The city of Surrey, B.C., will soon be able to convert all of its household kitchen and yard waste to renewable natural gas that will fuel its waste collection trucks.

The city is calling the project North America’s first closed-loop, fully integrated waste management system.

“We’ve reached an exciting and important milestone in our progression towards generating renewable energy from our waste,” said Surrey Mayor Linda Hepner in a press release.

Surrey will partner with Iris Solutions to build a biofuel processing facility with a capacity to process 115,000 tonnes of organic waste each year.
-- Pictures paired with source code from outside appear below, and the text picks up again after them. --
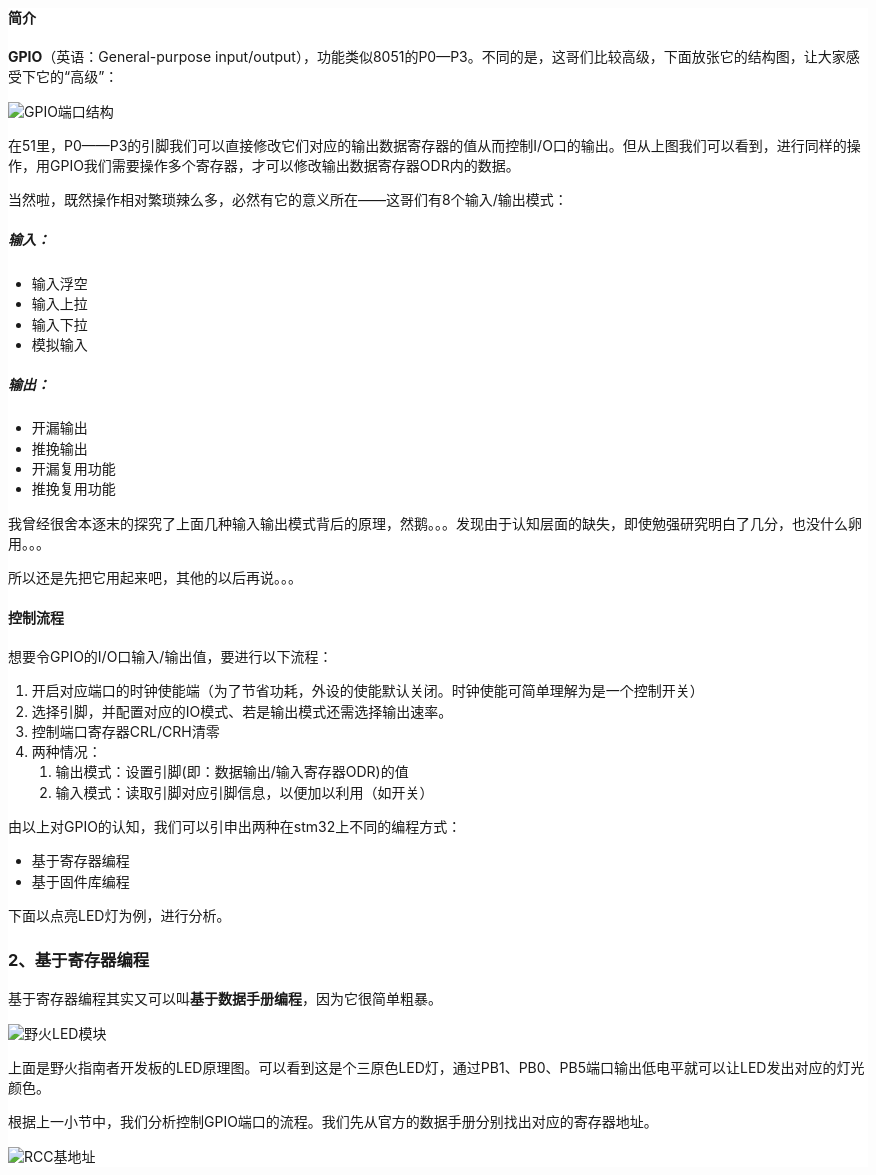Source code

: #### 简介

**GPIO**（英语：General-purpose input/output），功能类似8051的P0—P3。不同的是，这哥们比较高级，下面放张它的结构图，让大家感受下它的“高级”：

![GPIO端口结构](https://photos-1302100213.cos.ap-guangzhou.myqcloud.com/imgs/Blog/GPIO%E7%AB%AF%E5%8F%A3%E7%BB%93%E6%9E%84.png)

在51里，P0——P3的引脚我们可以直接修改它们对应的输出数据寄存器的值从而控制I/O口的输出。但从上图我们可以看到，进行同样的操作，用GPIO我们需要操作多个寄存器，才可以修改输出数据寄存器ODR内的数据。

当然啦，既然操作相对繁琐辣么多，必然有它的意义所在——这哥们有8个输入/输出模式：

##### 输入：

- 输入浮空
- 输入上拉
- 输入下拉
- 模拟输入

##### 输出：

- 开漏输出
- 推挽输出
- 开漏复用功能
- 推挽复用功能

我曾经很舍本逐末的探究了上面几种输入输出模式背后的原理，然鹅。。。发现由于认知层面的缺失，即使勉强研究明白了几分，也没什么卵用。。。

所以还是先把它用起来吧，其他的以后再说。。。

#### 控制流程

想要令GPIO的I/O口输入/输出值，要进行以下流程：

1. 开启对应端口的时钟使能端（为了节省功耗，外设的使能默认关闭。时钟使能可简单理解为是一个控制开关）
2. 选择引脚，并配置对应的IO模式、若是输出模式还需选择输出速率。
3. 控制端口寄存器CRL/CRH清零
4. 两种情况：
   1. 输出模式：设置引脚(即：数据输出/输入寄存器ODR)的值
   2. 输入模式：读取引脚对应引脚信息，以便加以利用（如开关）

由以上对GPIO的认知，我们可以引申出两种在stm32上不同的编程方式：

- 基于寄存器编程
- 基于固件库编程

下面以点亮LED灯为例，进行分析。

### 2、基于寄存器编程

基于寄存器编程其实又可以叫**基于数据手册编程**，因为它很简单粗暴。

![野火LED模块](https://photos-1302100213.cos.ap-guangzhou.myqcloud.com/imgs/Blog/%E9%87%8E%E7%81%ABLED%E6%A8%A1%E5%9D%97.png)

上面是野火指南者开发板的LED原理图。可以看到这是个三原色LED灯，通过PB1、PB0、PB5端口输出低电平就可以让LED发出对应的灯光颜色。

根据上一小节中，我们分析控制GPIO端口的流程。我们先从官方的数据手册分别找出对应的寄存器地址。

![RCC基地址](https://photos-1302100213.cos.ap-guangzhou.myqcloud.com/imgs/Blog/RCC%E5%9F%BA%E5%9C%B0%E5%9D%80.png)
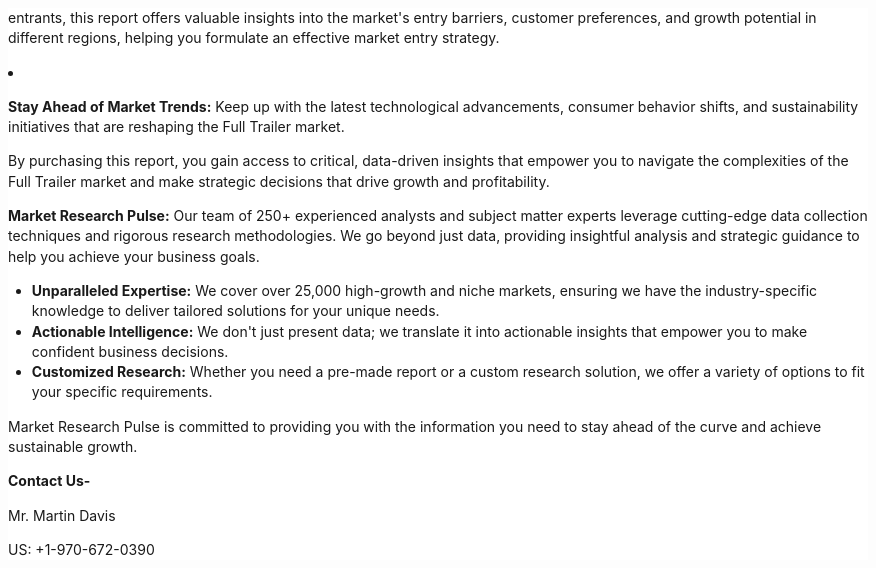 entrants, this report offers valuable insights into the market's entry barriers, customer preferences, and growth potential in different regions, helping you formulate an effective market entry strategy.</p></li><li><p><strong>Stay Ahead of Market Trends:</strong> Keep up with the latest technological advancements, consumer behavior shifts, and sustainability initiatives that are reshaping the Full Trailer market.</p></li></ol><p>By purchasing this report, you gain access to critical, data-driven insights that empower you to navigate the complexities of the Full Trailer market and make strategic decisions that drive growth and profitability.</p><p><strong>Market Research Pulse:</strong>&nbsp;Our team of 250+ experienced analysts and subject matter experts leverage cutting-edge data collection techniques and rigorous research methodologies. We go beyond just data, providing insightful analysis and strategic guidance to help you achieve your business goals.</p><ul><li><strong>Unparalleled Expertise:</strong>&nbsp;We cover over 25,000 high-growth and niche markets, ensuring we have the industry-specific knowledge to deliver tailored solutions for your unique needs.</li><li><strong>Actionable Intelligence:</strong>&nbsp;We don't just present data; we translate it into actionable insights that empower you to make confident business decisions.</li><li><strong>Customized Research:</strong>&nbsp;Whether you need a pre-made report or a custom research solution, we offer a variety of options to fit your specific requirements.</li></ul><p>Market Research Pulse is committed to providing you with the information you need to stay ahead of the curve and achieve sustainable growth.</p><p><strong>Contact Us-</strong></p><p>Mr. Martin Davis</p><p>US: +1-970-672-0390</p>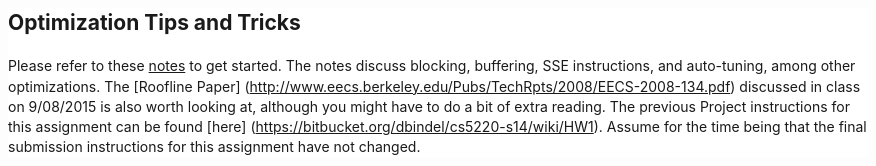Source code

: 
## Optimization Tips and Tricks

Please refer to these [notes](http://www.cs.cornell.edu/~bindel/class/cs5220-f11/notes/serial-tuning.pdf) to get started. The notes discuss blocking, buffering, SSE instructions, and auto-tuning, among other optimizations.
The [Roofline Paper] (http://www.eecs.berkeley.edu/Pubs/TechRpts/2008/EECS-2008-134.pdf) discussed in class on 9/08/2015 is also worth looking at, although you might have to do a bit of extra reading. 
The previous Project instructions for this assignment can be found [here] (https://bitbucket.org/dbindel/cs5220-s14/wiki/HW1). 
Assume for the time being that the final submission instructions for this assignment have not changed.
In addition to natural gas, the facility will produce compost that can be used in landscaping and agriculture. 

The city estimates that the facility will be up and running by late 2016.

Surrey may be developing the largest facility of its kind in Canada, but it’s not the first municipality to think of using organic waste as a renewable resource.

The Quebec town of Ste-Hyacinthe has recently announced plans to convert organic food waste to natural gas for use in a fleet of city cars and to heat city buildings.

In Alberta, a biodigester that was built to convert manure to biogas for electricity production is now mainly using organic waste from Edmonton.

And in 2013, Harvest Power launched its Energy Garden in Richmond, B.C. The facility can convert 40,000 tonnes of food and yard waste per year into biogas and compost.

The potential for converting municipal organic waste to renewable energy is growing as more Canadian municipalities divert food waste from landfills.

Vancouver now keeps 55 per cent of its organic waste out of landfills. The city only collects garbage on a biweekly basis, while organic waste is collected weekly. As of January 2015, the city’s condo owners are required to separate food scraps from garbage, a policy that already existed for single-family homes.

Ottawa also implemented biweekly garbage collection in 2012, and now diverts 40 per cent of its solid waste from landfills.

With more policies like these, biogas facilities for municipal waste may become an appealing option for an increasing number of Canadian cities.